15 years ago today I almost lost him.  A mad man with a truck and a bomb shattered the peace of our city.  Some people would be bitter, but the people here are not.  We have learned that tragedies can happen anywhere, that our loved ones can be gone in an instant, that tragedy is not a respecter of age or social standing.  Today, we will hold our loved ones a little tighter, make sure we tell them we love them, and thank God for the gift of one more day with them.

I am one of the fortunate ones.  I lost nothing that day but a little naivete.  But every year this date rolls around and calls to mind all that I have and reminds me to be grateful

Thursday, April 15, 2010

Assimilation

My almost 5 year old nephew is still with us, and will be for a while longer.  The infection in my brother's hand is MRSA, so even though he's looking better, he's not safe for his son to be around yet.

The little guy seems to be folding himself into the fabric of our lives without much trouble.  That's a tall feat for a boy with some special needs.  I credit the kindness and patience of my own children as well as a steady routine for his easy acclimation to our household.  He still looks unsure when we say Grace over dinner or pray at bedtime, but he no longer tries to talk all the way through it either.  He's learning that a loud verbal correction doesn't mean that he's in trouble, but that he just needs to correct what he's doing.  He's learning to run with the pack around here.  He's settling in.

Yesterday on our walk, we rounded the corner to come home and #4 said "There's our house."  The nephew shook his head and said, "No, that's everybody's house."  He's not calling himself one of us, but is one of everybody.  He's making sense of where he is.  He's at the house that belongs to everyone who needs a place to go, the house of safe, the house of routine. (As a teenager, I dreamed of finding this kind of house.) For a little boy who needs a little extra help, those things are wonderful.  I'm glad he's finding them here.

He is trying to understand the rules and the whys of what is going on, and becoming one of us makes the most sense to him now.  As my beloved younger brother said, "We are Borg.  Resistance is futile."  Who would resist this kind of wonderful?


(I don't know about you, but I think the Computer Guy looks kinda hot in this picture.)

▸ **Task to complete**:
Copy the blog post word for word, starting at "He is trying" and continuing up to and including "in this picture.)".

[Transcribed page contents]
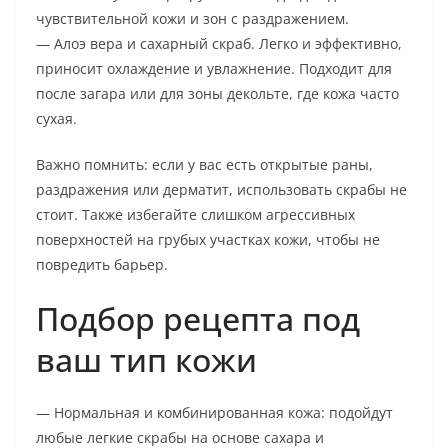
чувствительной кожи и зон с раздражением.
— Алоэ вера и сахарный скраб. Легко и эффективно,
приносит охлаждение и увлажнение. Подходит для
после загара или для зоны декольте, где кожа часто
сухая.
Важно помнить: если у вас есть открытые раны,
раздражения или дерматит, использовать скрабы не
стоит. Также избегайте слишком агрессивных
поверхностей на грубых участках кожи, чтобы не
повредить барьер.
Подбор рецепта под
ваш тип кожи
— Нормальная и комбинированная кожа: подойдут
любые легкие скрабы на основе сахара и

▸ **Answer to this problem**:
He is trying to understand the rules and the whys of what is going on, and becoming one of us makes the most sense to him now.  As my beloved younger brother said, "We are Borg.  Resistance is futile."  Who would resist this kind of wonderful?


(I don't know about you, but I think the Computer Guy looks kinda hot in this picture.)